SEOUL, Apr. 21 (Korea Bizwire) — The top U.S. diplomat here Tuesday sympathized with South Korea’s concerns over Japanese Prime Minister Shinzo Abe’s reluctance to repent on its past militarism.
Mark Lippert, U.S. ambassador to South Korea, was quoted as saying by informed sources that he agreed with Rep. Na Kyung-won on South Korea’s concerns over the proposed speech by Abe at the U.S. Congress and that the United States fully understood those concerns.
Abe is scheduled to address a joint meeting of the U.S. Congress next Wednesday.
Concerns have grown in the United States as well as in South Korea as Abe is unlikely to issue a new apology for Japan’s wartime atrocities done to South Korea and other Asian neighbors amid Japan’s worsening ties with neighboring nations.
Lippert made the remarks while meeting with Na, head of the National Assembly’s foreign affairs committee, at her office here, said the sources well versed in the meeting.

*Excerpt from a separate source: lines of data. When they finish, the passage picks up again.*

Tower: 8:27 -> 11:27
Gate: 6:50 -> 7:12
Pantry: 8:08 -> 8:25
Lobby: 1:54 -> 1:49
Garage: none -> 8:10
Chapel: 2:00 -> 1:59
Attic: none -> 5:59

In the 50-minute closed-door meeting, Na urged the United States to take greater interest in Japan’s denial of wartime atrocities, the sources said.
“We’re concerned about Japanese Prime Minister Shinzo Abe’s interpretation of history,” Na was quoted as saying.
Abe has denied Japanese enslavement of hundreds of thousands of Asian women for sex at front-line brothels during World War II.
The Japanese premier insists Japan never forced millions of Koreans to work for Japanese companies during its occupation of the Korean Peninsula from 1910-45.
Former South Korean slave laborers, however, say they were mobilized for forced labor for dangerous tasks and were not properly fed.
Lippert has won the sympathy of South Koreans after being attacked by a knife-wielding South Korean man last month.
The 42-year-old is the youngest U.S. envoy to Seoul.
His wife gave birth to his son here, to whom was given the Korean middle name Sejun.